TGPy is based on Telethon, a Telegram API client library. You can use Telethon objects and methods for messages, users and chats. This page explains how to perform basic message actions, such as sending and editing.

Already familiar with Telethon?

Already familiar with Telethon?

All you need to know is that in TGPy you can use the following objects:

  • client for the Telethon client
  • msg for the current message
  • orig for the message you’re replying to

See the Builtin reference for details.

Now you can skip the rest of the page and go to the examples :)

In TGPy messages, you can always use some Telegram objects. The client object is helpful for general functionality, such as sending messages, listing chats and so on. The msg object always refers to the current message.

Sending a message

The simplest Telegram action is sending a message. There is a method for that:

await client.send_message(chat, text)

chat can be either a chat name, a username, or an ID. For example, you can refer to the current chat with msg.chat_id. Hence, you can send a «Hello World» as following:

await client.send_message(msg.chat_id, "Hello World")

Or use a shortcut for this exact action:

await msg.respond("Hello World")

You can also use msg.reply instead of msg.respond to send the message as a reply, rather than just send it to the chat.

Note

The code above returns the new message. For now, TGPy shows the full info for the returned message, which may be very long to display.
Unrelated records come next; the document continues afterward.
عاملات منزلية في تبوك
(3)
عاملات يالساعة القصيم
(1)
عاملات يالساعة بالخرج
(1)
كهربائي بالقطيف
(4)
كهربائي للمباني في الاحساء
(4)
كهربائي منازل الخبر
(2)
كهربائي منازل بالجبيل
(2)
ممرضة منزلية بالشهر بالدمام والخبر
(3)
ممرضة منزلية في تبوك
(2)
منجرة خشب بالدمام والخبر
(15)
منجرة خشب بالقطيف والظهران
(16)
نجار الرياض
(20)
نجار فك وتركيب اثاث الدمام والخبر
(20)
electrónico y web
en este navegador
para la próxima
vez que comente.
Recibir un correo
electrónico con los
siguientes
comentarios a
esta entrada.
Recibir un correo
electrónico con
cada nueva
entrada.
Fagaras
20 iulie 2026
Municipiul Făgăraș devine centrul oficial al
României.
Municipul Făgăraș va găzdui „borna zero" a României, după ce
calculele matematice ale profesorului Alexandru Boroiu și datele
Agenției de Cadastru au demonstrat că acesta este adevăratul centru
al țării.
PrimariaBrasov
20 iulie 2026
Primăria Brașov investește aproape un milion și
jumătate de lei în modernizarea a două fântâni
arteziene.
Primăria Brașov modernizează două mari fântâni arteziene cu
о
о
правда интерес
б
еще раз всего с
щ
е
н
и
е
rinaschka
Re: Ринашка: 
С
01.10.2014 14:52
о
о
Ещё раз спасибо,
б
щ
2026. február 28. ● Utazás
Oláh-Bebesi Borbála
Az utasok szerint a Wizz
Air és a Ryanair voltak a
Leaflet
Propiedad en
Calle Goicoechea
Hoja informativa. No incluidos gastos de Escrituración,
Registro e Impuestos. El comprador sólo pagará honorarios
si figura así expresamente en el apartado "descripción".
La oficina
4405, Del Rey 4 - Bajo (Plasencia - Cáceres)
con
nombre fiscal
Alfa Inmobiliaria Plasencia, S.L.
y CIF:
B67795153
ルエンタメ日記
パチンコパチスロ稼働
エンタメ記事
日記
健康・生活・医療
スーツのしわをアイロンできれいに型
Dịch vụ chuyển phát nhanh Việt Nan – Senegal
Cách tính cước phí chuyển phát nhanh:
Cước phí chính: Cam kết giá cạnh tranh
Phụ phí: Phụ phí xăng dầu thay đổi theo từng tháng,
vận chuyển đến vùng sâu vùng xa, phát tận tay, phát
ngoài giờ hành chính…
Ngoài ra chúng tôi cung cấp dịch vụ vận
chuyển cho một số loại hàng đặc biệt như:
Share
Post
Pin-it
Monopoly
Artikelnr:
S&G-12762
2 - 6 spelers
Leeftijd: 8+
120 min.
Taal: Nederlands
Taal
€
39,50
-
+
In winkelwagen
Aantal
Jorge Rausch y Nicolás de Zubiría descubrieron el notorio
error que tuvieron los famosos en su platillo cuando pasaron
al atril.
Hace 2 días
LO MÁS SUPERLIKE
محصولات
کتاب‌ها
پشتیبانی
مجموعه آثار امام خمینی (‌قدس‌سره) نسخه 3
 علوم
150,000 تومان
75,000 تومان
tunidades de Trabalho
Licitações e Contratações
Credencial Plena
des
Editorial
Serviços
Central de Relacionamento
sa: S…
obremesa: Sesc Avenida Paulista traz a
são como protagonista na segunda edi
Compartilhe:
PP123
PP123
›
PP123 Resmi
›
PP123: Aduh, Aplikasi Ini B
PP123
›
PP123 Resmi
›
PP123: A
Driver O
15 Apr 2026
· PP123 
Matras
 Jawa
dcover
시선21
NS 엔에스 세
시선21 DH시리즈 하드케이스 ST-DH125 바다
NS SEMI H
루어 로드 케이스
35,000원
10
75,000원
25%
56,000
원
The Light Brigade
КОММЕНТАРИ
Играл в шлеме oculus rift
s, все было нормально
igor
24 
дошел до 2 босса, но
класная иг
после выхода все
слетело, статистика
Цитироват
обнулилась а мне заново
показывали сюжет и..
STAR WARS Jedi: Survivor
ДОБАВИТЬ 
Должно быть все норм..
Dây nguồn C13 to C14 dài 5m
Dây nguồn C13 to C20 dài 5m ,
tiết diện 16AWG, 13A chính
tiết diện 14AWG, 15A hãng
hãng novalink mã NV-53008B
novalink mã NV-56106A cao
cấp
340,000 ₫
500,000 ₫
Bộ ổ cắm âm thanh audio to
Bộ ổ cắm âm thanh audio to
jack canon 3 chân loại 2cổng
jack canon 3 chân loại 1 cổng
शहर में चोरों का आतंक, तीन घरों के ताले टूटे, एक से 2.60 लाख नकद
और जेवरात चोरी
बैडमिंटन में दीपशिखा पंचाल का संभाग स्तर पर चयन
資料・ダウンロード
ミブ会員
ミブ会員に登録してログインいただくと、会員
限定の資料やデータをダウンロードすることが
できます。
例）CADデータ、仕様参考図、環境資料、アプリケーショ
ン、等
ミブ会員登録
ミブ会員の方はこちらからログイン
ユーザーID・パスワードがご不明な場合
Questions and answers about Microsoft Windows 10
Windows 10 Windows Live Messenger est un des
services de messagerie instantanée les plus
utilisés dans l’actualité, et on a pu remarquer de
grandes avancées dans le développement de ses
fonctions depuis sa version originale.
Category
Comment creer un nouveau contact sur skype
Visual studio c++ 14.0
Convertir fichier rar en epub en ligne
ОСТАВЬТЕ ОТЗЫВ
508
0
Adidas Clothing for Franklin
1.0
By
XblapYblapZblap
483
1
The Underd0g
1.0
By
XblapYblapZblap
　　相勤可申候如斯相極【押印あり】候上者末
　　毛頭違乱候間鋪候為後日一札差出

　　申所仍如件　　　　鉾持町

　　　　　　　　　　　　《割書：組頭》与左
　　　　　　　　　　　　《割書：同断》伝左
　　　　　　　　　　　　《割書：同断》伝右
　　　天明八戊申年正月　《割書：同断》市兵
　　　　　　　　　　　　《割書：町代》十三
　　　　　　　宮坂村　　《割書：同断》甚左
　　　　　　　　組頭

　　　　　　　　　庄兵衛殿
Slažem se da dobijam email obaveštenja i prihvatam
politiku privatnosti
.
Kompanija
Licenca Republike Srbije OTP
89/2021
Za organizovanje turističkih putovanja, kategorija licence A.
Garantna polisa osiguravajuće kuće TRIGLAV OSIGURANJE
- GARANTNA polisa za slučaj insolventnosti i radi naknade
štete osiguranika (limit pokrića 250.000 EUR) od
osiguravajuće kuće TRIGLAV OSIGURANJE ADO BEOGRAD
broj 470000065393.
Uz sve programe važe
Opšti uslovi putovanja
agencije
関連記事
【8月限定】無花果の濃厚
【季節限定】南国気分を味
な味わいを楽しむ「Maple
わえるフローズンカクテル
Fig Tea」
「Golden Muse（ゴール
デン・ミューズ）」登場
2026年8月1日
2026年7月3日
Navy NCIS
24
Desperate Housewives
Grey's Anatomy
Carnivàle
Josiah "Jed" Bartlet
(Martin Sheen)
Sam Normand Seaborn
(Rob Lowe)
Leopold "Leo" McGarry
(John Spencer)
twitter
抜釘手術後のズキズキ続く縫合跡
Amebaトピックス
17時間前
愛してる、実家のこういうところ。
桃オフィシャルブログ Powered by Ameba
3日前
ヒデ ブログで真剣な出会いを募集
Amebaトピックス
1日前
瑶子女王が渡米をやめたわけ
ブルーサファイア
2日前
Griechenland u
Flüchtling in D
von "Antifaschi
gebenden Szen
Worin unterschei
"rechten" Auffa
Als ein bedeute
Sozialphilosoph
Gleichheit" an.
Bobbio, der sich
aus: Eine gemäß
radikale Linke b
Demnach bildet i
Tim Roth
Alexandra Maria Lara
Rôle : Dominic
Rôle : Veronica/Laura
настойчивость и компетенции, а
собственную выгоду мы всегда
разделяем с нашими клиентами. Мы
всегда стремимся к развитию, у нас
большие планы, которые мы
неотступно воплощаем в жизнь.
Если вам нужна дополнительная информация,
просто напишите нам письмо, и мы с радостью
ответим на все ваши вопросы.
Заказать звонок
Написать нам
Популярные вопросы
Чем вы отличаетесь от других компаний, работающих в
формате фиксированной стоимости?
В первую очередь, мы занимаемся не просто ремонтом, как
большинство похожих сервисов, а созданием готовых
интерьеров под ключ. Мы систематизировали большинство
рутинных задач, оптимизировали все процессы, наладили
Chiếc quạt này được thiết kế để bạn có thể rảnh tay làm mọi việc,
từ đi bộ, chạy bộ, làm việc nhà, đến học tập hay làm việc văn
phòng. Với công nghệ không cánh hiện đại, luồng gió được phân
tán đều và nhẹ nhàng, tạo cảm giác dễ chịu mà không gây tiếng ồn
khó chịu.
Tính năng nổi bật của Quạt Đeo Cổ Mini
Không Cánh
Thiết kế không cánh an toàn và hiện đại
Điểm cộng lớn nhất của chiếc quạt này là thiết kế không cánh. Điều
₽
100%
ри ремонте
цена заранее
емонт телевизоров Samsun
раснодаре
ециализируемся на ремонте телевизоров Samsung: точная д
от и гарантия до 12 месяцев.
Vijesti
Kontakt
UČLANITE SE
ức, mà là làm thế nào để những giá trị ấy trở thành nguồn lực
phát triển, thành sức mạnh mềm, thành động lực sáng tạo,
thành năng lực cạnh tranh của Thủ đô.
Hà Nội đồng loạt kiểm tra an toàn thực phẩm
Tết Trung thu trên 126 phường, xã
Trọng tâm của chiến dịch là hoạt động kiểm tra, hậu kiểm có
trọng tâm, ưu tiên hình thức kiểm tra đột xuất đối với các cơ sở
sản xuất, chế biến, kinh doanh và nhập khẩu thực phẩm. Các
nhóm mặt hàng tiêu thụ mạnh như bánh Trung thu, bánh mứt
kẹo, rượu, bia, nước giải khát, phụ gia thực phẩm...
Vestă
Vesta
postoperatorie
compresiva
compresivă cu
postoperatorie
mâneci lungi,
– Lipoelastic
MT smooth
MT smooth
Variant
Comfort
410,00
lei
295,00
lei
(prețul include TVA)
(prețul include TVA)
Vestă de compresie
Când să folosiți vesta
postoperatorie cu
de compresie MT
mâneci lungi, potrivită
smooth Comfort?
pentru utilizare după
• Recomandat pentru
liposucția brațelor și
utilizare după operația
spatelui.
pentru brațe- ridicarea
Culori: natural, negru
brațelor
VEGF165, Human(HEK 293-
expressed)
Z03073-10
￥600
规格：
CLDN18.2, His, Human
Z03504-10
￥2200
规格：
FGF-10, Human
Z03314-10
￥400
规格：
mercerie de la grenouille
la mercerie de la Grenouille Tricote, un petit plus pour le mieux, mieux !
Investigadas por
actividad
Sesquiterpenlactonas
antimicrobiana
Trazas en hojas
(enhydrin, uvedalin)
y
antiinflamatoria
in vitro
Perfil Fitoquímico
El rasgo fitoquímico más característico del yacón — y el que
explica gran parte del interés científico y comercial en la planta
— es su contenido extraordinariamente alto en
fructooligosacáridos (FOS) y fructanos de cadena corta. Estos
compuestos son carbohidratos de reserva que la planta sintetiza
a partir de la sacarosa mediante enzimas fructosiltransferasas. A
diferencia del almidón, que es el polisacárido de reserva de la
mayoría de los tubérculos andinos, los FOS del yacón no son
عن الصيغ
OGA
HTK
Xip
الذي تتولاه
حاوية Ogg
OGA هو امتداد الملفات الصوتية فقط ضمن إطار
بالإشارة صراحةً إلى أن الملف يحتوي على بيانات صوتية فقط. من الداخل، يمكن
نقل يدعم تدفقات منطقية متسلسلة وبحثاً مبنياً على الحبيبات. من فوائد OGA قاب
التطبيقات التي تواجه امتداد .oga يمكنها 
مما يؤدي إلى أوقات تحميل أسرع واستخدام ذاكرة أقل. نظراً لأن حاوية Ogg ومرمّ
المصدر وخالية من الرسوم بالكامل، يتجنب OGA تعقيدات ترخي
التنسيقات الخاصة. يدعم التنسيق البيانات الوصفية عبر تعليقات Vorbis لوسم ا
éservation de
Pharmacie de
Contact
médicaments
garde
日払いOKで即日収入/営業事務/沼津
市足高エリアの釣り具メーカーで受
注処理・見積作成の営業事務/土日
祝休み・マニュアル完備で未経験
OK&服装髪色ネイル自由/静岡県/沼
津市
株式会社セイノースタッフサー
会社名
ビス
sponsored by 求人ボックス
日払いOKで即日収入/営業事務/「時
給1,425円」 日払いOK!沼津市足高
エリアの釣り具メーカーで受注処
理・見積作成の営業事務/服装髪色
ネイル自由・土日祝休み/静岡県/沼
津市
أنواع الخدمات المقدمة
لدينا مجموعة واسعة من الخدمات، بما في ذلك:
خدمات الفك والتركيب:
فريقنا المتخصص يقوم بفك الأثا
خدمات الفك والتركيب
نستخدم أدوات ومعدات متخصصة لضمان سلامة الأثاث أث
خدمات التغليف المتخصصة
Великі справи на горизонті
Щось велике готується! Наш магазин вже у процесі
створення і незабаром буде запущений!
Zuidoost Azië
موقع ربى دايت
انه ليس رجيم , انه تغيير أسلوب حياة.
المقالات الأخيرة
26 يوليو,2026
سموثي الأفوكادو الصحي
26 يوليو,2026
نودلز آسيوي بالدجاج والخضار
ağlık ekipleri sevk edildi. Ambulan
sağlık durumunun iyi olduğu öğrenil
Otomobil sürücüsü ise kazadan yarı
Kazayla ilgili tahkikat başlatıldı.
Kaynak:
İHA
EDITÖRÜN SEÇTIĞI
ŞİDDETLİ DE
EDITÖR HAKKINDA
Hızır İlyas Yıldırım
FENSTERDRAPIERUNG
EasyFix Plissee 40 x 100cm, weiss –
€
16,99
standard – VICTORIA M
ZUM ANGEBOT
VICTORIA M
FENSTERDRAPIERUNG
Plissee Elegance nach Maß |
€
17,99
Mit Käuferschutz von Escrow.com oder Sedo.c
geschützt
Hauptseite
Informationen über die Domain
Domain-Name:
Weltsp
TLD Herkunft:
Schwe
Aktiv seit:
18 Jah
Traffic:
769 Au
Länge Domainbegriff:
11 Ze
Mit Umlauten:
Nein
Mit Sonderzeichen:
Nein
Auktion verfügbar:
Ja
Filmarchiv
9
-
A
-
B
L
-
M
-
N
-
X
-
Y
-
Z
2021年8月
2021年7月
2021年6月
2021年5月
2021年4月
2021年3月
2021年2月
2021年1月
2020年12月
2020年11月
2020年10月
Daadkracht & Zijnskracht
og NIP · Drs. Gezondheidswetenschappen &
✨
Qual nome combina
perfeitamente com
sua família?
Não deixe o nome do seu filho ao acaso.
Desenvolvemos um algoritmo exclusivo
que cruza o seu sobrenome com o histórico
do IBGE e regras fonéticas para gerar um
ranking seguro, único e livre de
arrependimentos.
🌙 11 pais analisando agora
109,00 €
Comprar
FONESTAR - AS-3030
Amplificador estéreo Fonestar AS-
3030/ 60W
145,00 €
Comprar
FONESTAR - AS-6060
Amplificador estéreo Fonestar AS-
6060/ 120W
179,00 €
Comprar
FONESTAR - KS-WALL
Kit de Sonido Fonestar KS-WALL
You can add a return to suppress it:

await msg.respond("Hello World")
return

Reusing messages

The new message object can be used later:

hello = await msg.respond("Hello")  # (1)!
await hello.edit("Hiiiiiiiiii")
  1. hello is now the new message object

You can use message properties such as message.text, message.chat, message.sender and others.

There are also message methods for common actions, such as message.edit(), message.delete(), message.forward_to() , message.pin() and so on.

Have fun :)

Note

Check out Telethon reference for details:

Example: show full info about a message
return msg

TGPy> Message(
 id=77305,
 peer_id=PeerChannel(
  channel_id=1544471292
 ),
 date=datetime.datetime(2021, 10, 31, 11, 20, 28, tzinfo=datetime.timezone.utc),
 message='return msg',
 out=True,
 mentioned=False,
 media_unread=False,
 silent=False,
 post=False,
 from_scheduled=False,
 legacy=False,
 edit_hide=False,
 pinned=False,
 from_id=PeerUser(
  user_id=254210206
 ),
 fwd_from=None,
 via_bot_id=None,
 reply_to=None,
 media=None,
 reply_markup=None,
 entities=[
 ],
 views=None,
 forwards=None,
 replies=MessageReplies(
  replies=0,
  replies_pts=87625,
  comments=False,
  recent_repliers=[
  ],
  channel_id=None,
  max_id=None,
  read_max_id=None
 ),
 edit_date=None,
 post_author=None,
 grouped_id=None,
 restriction_reason=[
 ],
 ttl_period=None
)

Getting the original message

The orig variable is a shortcut for the message you are replying to.

For example, you can reply with this to get the uppercased text of the message:

orig.text.upper()

When your message is not a reply, the orig object is None.